SISTER OF WRONGLY-HANGED MAN DIES DISILLUSIONED

The half-sister of a Welsh van driver wrongly hanged for the infamous 10 Rillington Place murders has died disillusioned by the justice system, her family have said.

Timothy Evans, 25, from Merthyr Vale was sent to the gallows in 1950 in place of an notorious serial killer.

His downstairs neighbour, John Christie, admitted three years later to murdering Tim's wife and baby daughter at his home in Notting Hill, London, where the bodies of eight strangled women were eventually found.

Mary Westlake spent decades campaigning to clear Tim's name, winning a royal pardon for him in 1966, but her brother's conviction was still on the books at the time of her recent death, aged 94.

"It was hard for mum to come to terms with, but I think by the end she’d allowed herself to think about happier things," said her son David Westlake.

He first learned about his uncle Tim around the time when 10 Rillington Place, a book by broadcaster Sir Ludovic Kennedy, was causing a national outcry.

The injustice has featured in at least three books, two films and a folk ballad by Ewan MacColl, as well as parliamentary debates.

Tim was born in Merthyr Vale in 1925 and developed a tubercular verruca at the age of eight that left him in and out of hospital and with little schooling over the next 10 years.

“We were poor, really poor," Mary said in an interview earlier this year.

He was labelled "simple", although he is now known to have been neurodiverse, which Mary said she believes got him into trouble with the police.

"He couldn’t even kid me and mam, so how he thought he could ever bluff detectives is beyond me," she said.

"He wanted to please everyone, telling them exactly what they wanted to hear.”

Tim moved to London in 1946, found work as a van driver, married and had a daughter.

His young family moved into a top-floor flat at 10 Rillington Place where his wife Beryl's strangled body, and that of 13-month-old Geraldine, were later found in an outdoor bath house.

Timothy Evans told the police his neighbour John Christie was to blame, but on 13 January 1950 a jury convicted him of murdering his baby daughter in November of the previous year.

"We never once doubted Tim's innocence, the whole investigation was rotten through," Mary said on the 16th anniversary of her brother's wrongful execution on 9 March 1950.

"They made Tim out to be a simpleton, a drunk and a wife-beater.

"Okay, he couldn't read, because he missed a lot of schooling, but he was bright enough to drive a van all around London, and make deliveries to the right people, even though he couldn't read the signs or a map."

What police missed when they found the bodies of her sister-in-law and niece was the remains of two more victims hidden in the property.

Three years after Tim was hanged, John Christie, 54, admitted murdering his wife Ethel, whose body was found under the floorboards at 10 Rillington Place.

He also confessed to police that he had murdered Beryl and indicated he may have been responsible for Geraldine's death.

The remains of eight strangled women were found at the property, including several prostitutes and the baby.

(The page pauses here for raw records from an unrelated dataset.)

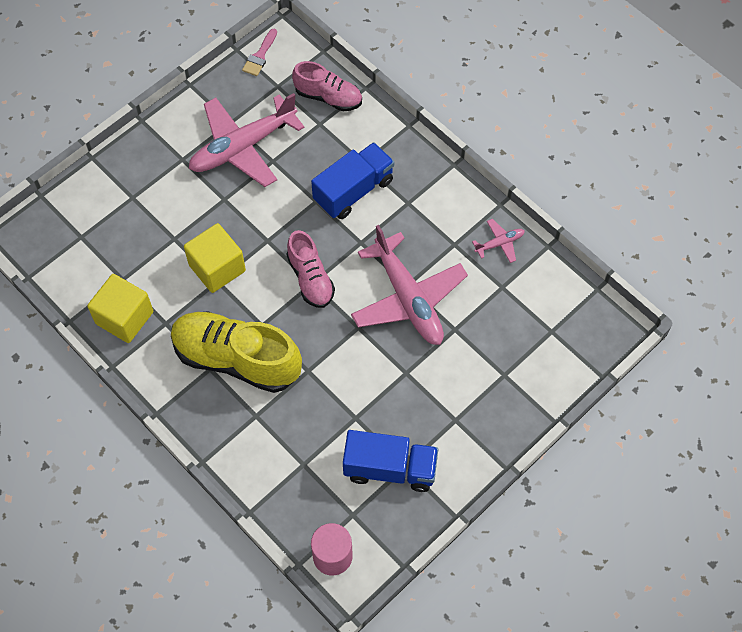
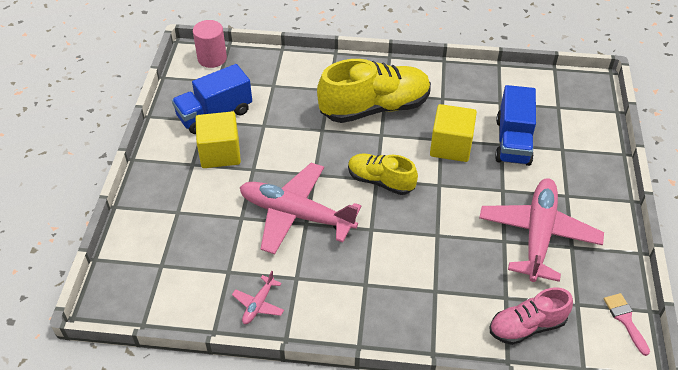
camera: 140 degrees right, 15 degrees down
yellow cube [87,274,153,343] -> yellow cube moved to [195,112,241,168]
pink shoe [287,230,335,308] -> yellow shoe [348,153,418,195]
blue truck [311,142,394,219] -> blue truck moved to [495,85,536,166]

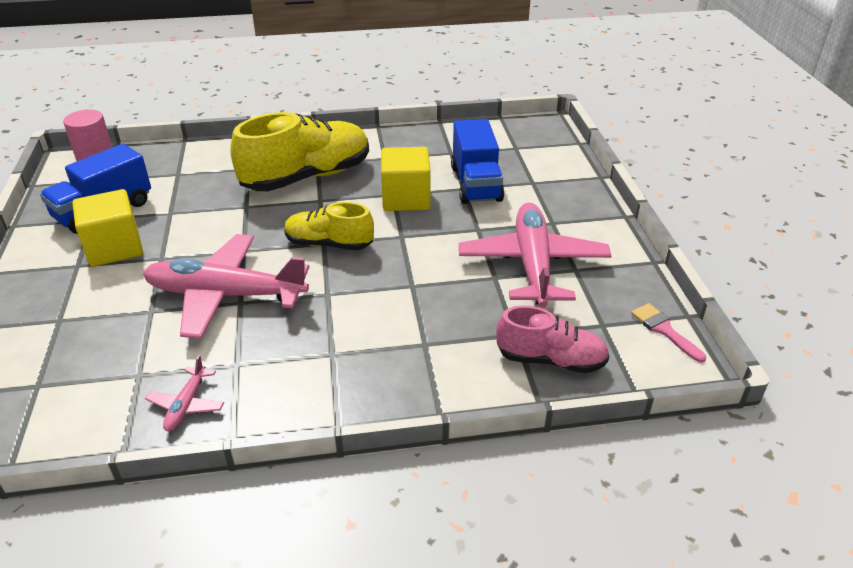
camera: 15 degrees left, 10 degrees down
pink shoe [490,288,573,345] -> pink shoe turned 135 degrees counterclockwise [496,306,609,373]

Christie was hanged in July 1953.

Mary's son David said from the day of Tim's arrest his mother fought to prove his innocence in legal proceedings spanning more than 50 years, as well as campaigning to have the death penalty abolished.

"If the first trial wasn’t enough of a miscarriage of justice," he said, "the appeal was even more of a farce.

"The appellant judge was the father of the prosecuting barrister, so Tim never stood a chance."

His conviction was upheld by an inquiry in 1953, but disquiet about the case only grew with MPs asking questions in parliament and then Kennedy's book, which pressured the government into holding another inquiry in 1965.

It revealed gross malpractice by the police and Tim was granted a free pardon on the recommendation of the home secretary in October 1966.

But Mr Westlake said it also arrived at a perverse conclusion.

"[The Brabin inquiry] found that Tim was probably innocent of killing Geraldine, but had more than likely killed Beryl," he said.

"It was ludicrous. We can say that Tim had got a pardon, but there was still this awful thing hanging over him and the family.”

Mary moved to Wiltshire in the1950s, earning the Queen’s Medal for her service to the armed forces.

But she never forgot about Tim and resumed her legal fight with a grievance to the Criminal Cases Review Commission asking for Tim's conviction to be quashed.

The Home Office agreed to compensate both of Tim's sisters in 2003, but the following year the commission refused to refer his case to the Court of Appeal.

It said the pardon and the publicity of Mr Evans' case as a miscarriage of justice, was "sufficient to establish his innocence and to restore his reputation".